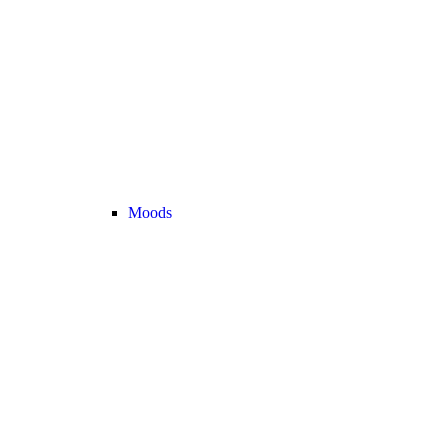
Moods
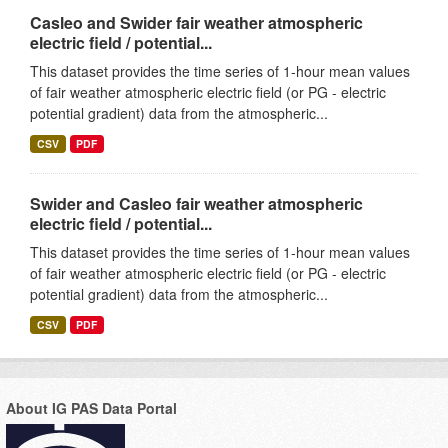
Casleo and Swider fair weather atmospheric
electric field / potential...
This dataset provides the time series of 1-hour mean values
of fair weather atmospheric electric field (or PG - electric
potential gradient) data from the atmospheric...
CSV
PDF
Swider and Casleo fair weather atmospheric
electric field / potential...
This dataset provides the time series of 1-hour mean values
of fair weather atmospheric electric field (or PG - electric
potential gradient) data from the atmospheric...
CSV
PDF
About IG PAS Data Portal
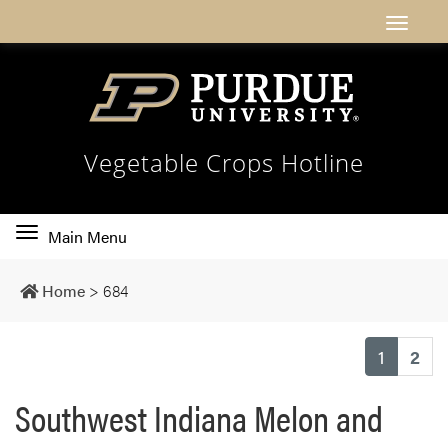
Vegetable Crops Hotline
Toggle
Main Menu
main
navigation
Home
>
684
(current
1
2
Southwest Indiana Melon and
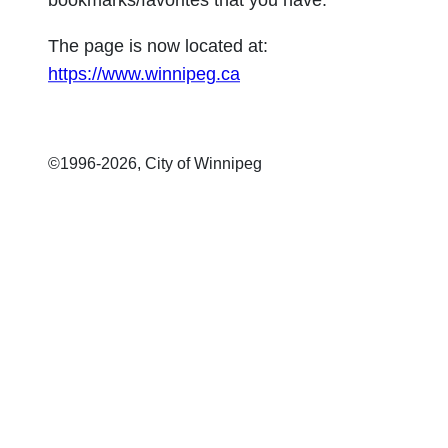
bookmarks/favorites that you have.
The page is now located at:
https://www.winnipeg.ca
©1996-
2026, City of Winnipeg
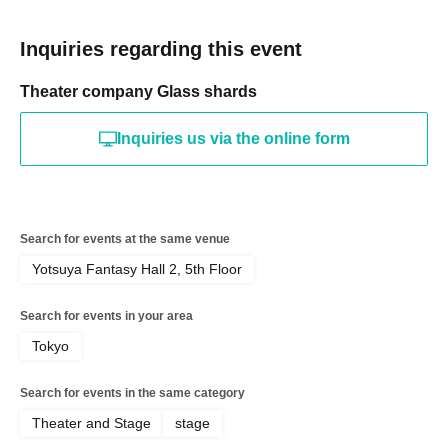
Inquiries regarding this event
Theater company Glass shards
Inquiries us via the online form
Search for events at the same venue
Yotsuya Fantasy Hall 2, 5th Floor
Search for events in your area
Tokyo
Search for events in the same category
Theater and Stage
stage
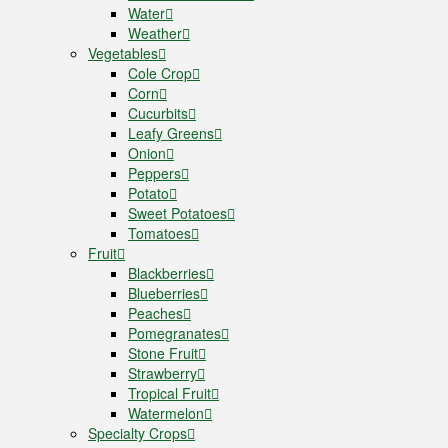
Water
Weather
Vegetables
Cole Crop
Corn
Cucurbits
Leafy Greens
Onion
Peppers
Potato
Sweet Potatoes
Tomatoes
Fruit
Blackberries
Blueberries
Peaches
Pomegranates
Stone Fruit
Strawberry
Tropical Fruit
Watermelon
Specialty Crops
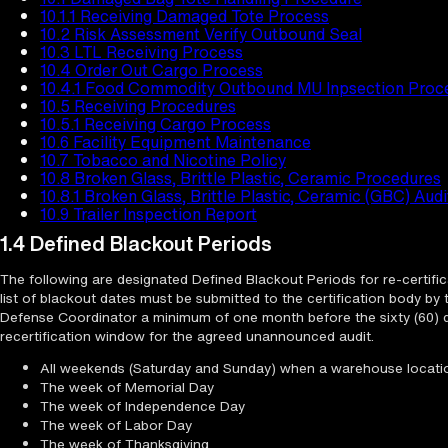
10.1.1 Receiving Damaged Tote Process
10.2 Risk Assessment Verify Outbound Seal
10.3 LTL Receiving Process
10.4 Order Out Cargo Process
10.4.1 Food Commodity Outbound MU Inpsection Proc
10.5 Receiving Procedures
10.5.1 Receiving Cargo Process
10.6 Facility Equipment Maintenance
10.7 Tobacco and Nicotine Policy
10.8 Broken Glass, Brittle Plastic, Ceramic Procedures
10.8.1 Broken Glass, Brittle Plastic, Ceramic (GBC) Aud
10.9 Trailer Inspection Report
1.4 Defined Blackout Periods
The following are designated Defined Blackout Periods for re-certific
list of blackout dates must be submitted to the certification body by
Defense Coordinator a minimum of one month before the sixty (60) 
recertification window for the agreed unannounced audit.
All weekends (Saturday and Sunday) when a warehouse locatio
The week of Memorial Day
The week of Independence Day
The week of Labor Day
The week of Thanksgiving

···

- _About this task_:
I need each line of the entries that holds the string "Cargo" located and copied.

- _Exercise result_:
10.4 Order Out Cargo Process
10.5.1 Receiving Cargo Process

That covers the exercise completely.